With regard to comparative fault, I agree with the justice in the California Supreme Court case who commented that asking a jury to assign fault in a degree somewhere between “0” and “100 percent” was asking too much. I also consider modified comparative liability defective since, besides asking juries to assign large degrees of fault, it also asks them to consider the effect of their decision, i.e. that if fault exceeds 50 percent the plaintiff gets nothing (and the jury must be apprised of this rule). Psychologists tell us, and the good justice agrees, that people can only decide between 3-5 alternatives at the most. Applied to comparative fault, this suggests that the jury should first be asked to decide if the plaintiff should get the first alternatives, everything or nothing. If this cannot be done, they should be allowed to determine whether the plaintiff was 25 percent, 50 percent or 75 percent at fault. This they could manage, and split decisions could be rendered unanimous by the usual methods.
2. You are a certified anesthesiologist. What medical issues do you believe that lawyers misunderstand the most in their cases, and why?

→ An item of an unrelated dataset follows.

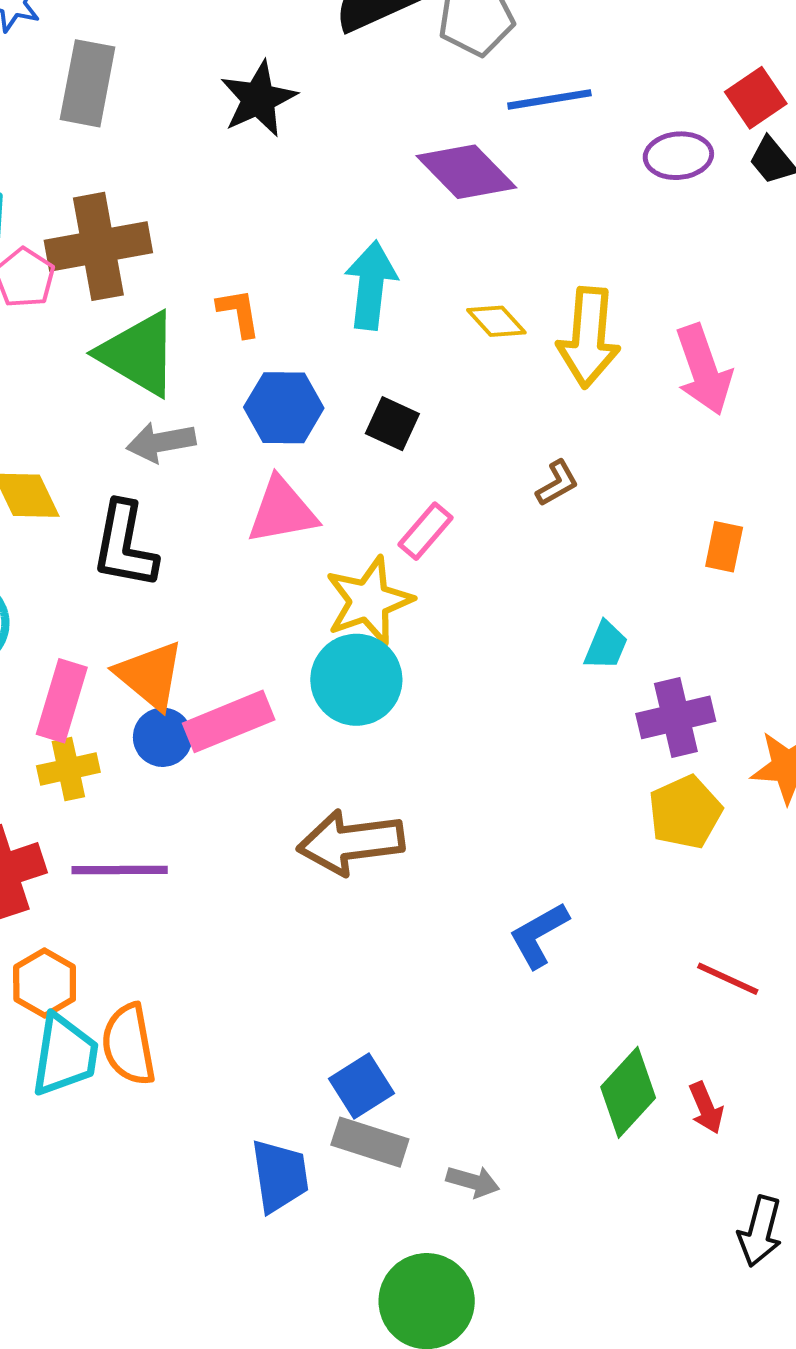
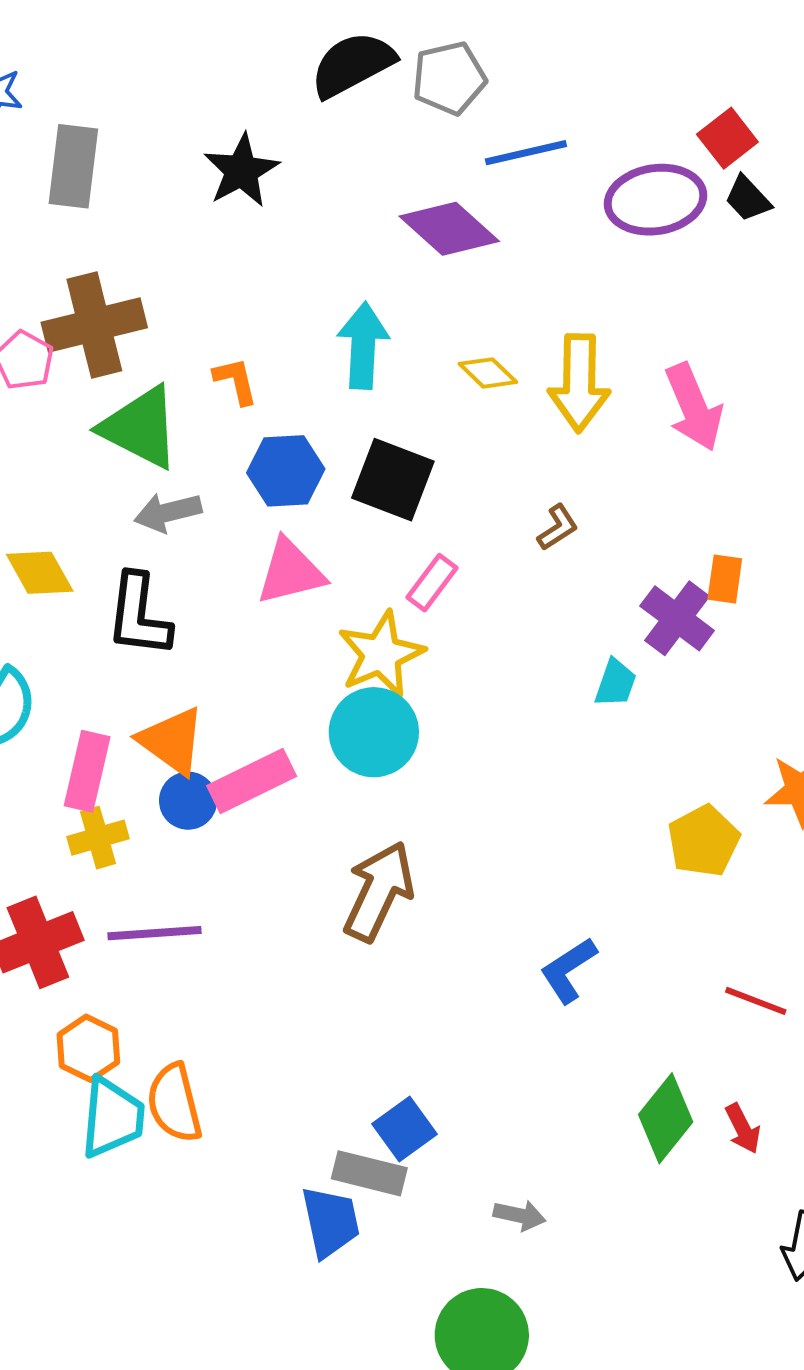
purple ellipse: (678, 156) -> (655, 200), size x1.5
black square: (392, 424) -> (393, 480), size x1.6
purple cross: (676, 717) -> (677, 618), moved, turned -36
brown arrow: (351, 842) -> (379, 891), turned 126
gray rectangle: (370, 1142) -> (369, 1173), moved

The standard of care. This is, of course, what a reasonable practitioner in the same specialty and the same circumstances would consider reasonable to expect of a doctor. What is sometimes overlooked here is that medical diagnosis and treatment have become so sophisticated and complicated that it is difficult for even specialists to keep up with things, and it becomes easier and easier to make a mistake. The standard of care is established by testimony of a physician, and physicians placed in this situation suddenly become very judicial and exacting (to show how professional they are). I think that the standard of care (and breach of it) might better be established by a small panel consisting of a judge, a defense lawyer and a plaintiff’s lawyer (and no doctor) with the right of the plaintiff or defendant to ask for a second opinion. I realize that this is a somewhat controversial opinion, but I would rather trust my reputation to informed lay persons such as lawyers than to medical opinion.

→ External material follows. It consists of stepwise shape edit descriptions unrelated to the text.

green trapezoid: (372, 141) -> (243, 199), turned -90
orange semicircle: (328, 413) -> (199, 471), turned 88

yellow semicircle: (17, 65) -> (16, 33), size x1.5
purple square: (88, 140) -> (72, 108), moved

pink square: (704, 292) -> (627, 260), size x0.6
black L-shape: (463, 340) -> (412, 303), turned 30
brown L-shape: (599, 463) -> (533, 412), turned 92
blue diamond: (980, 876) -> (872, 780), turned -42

3. What is the most important thing lawyers should keep in mind when reviewing medical records?
Adopt a methodical approach (see my manual on this subject – learn how a medical record is put together and what you expect to learn from each part of it) deciding first 1/ Why was the patient seeing a doctor or entering a hospital? 2/ What went wrong? 3/ What steps were taken when the wrong turn occurred? 4/ What is the resulting damage and disability?

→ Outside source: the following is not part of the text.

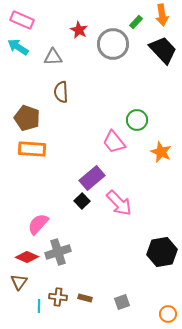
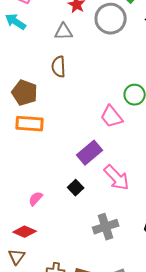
gray triangle: (53, 57) -> (64, 32), moved
black square: (82, 201) -> (76, 188), moved
pink semicircle: (38, 224) -> (36, 199), size x0.7
gray cross: (58, 252) -> (106, 227), moved

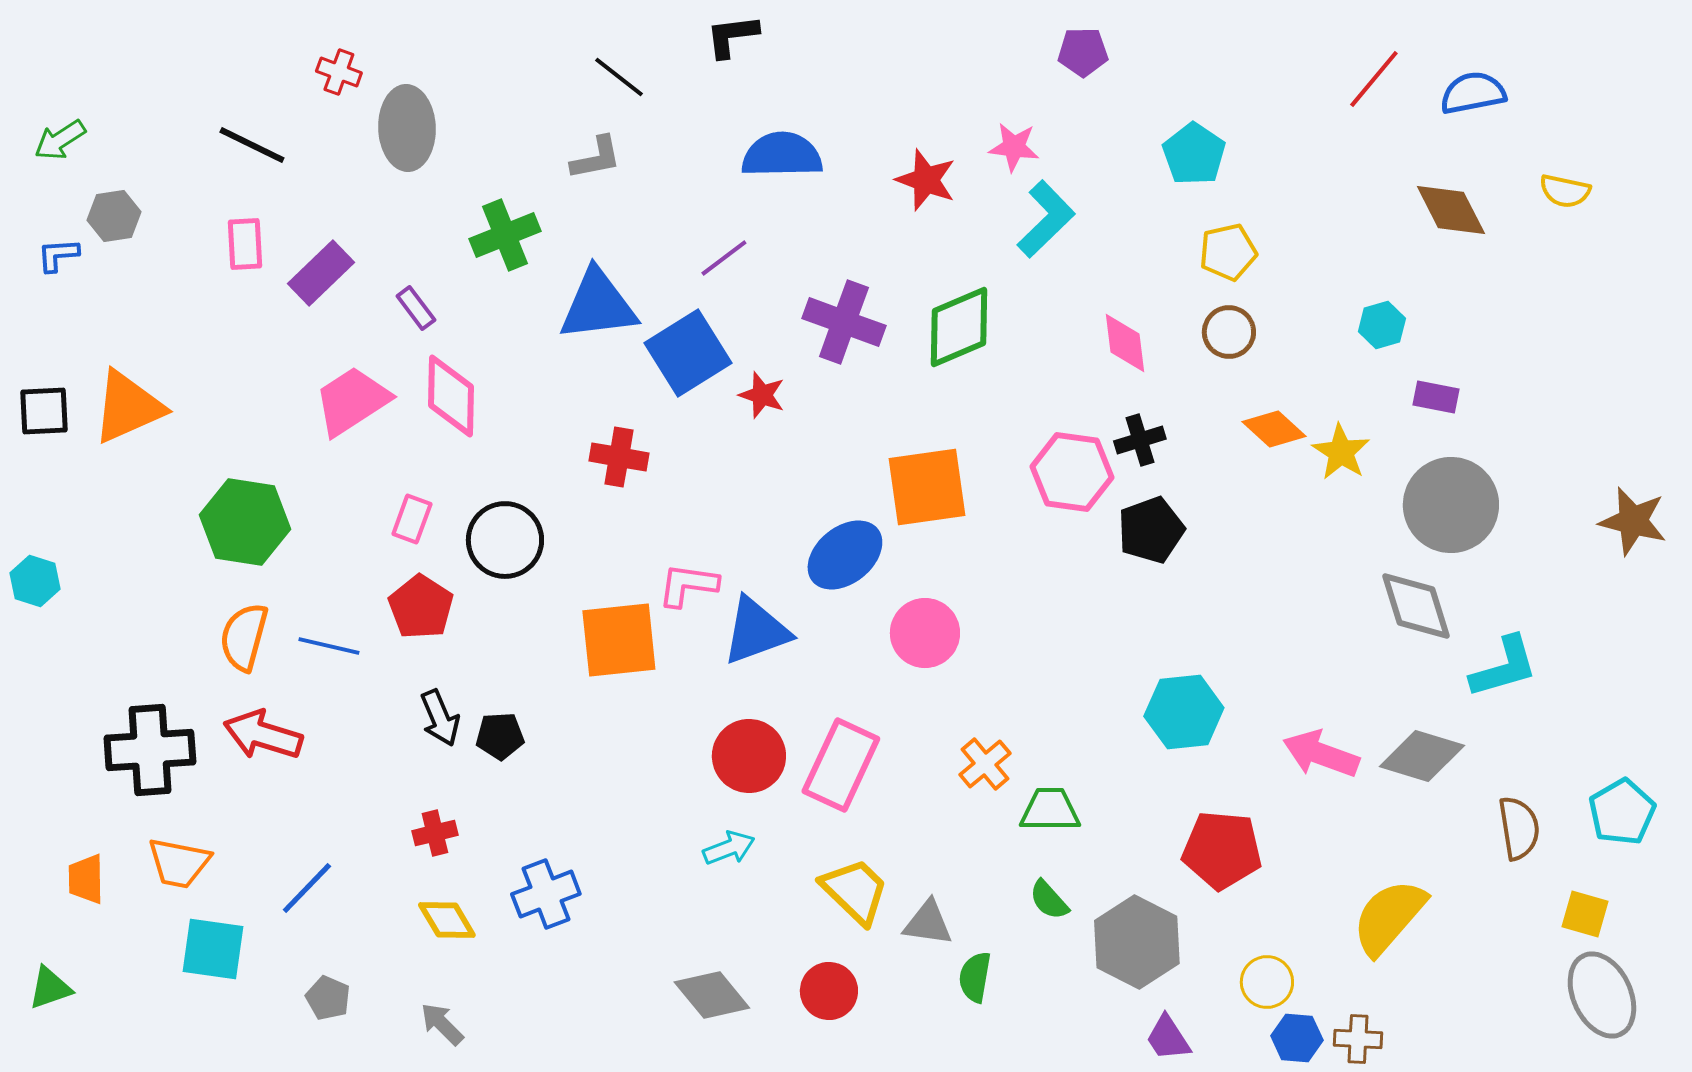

BIOGRAPHY: A certified anesthesiologist, Stanley McQuade lectures on the topics of law and medicine. He received his law degree with top honors from The Queens University of Belfast in 1950. Thereafter he received BD, BA, PhD, and MD degrees from the same university, as well as a Masters degree in Theology from Union Theological Seminary. He has also served for 25 years as a Methodist minister and has published several works in the areas of law and medicine and jurisprudence.. He is also Medical Editor for Westnet’s ten-volume Attorney’s Medical Advisor and Atlas.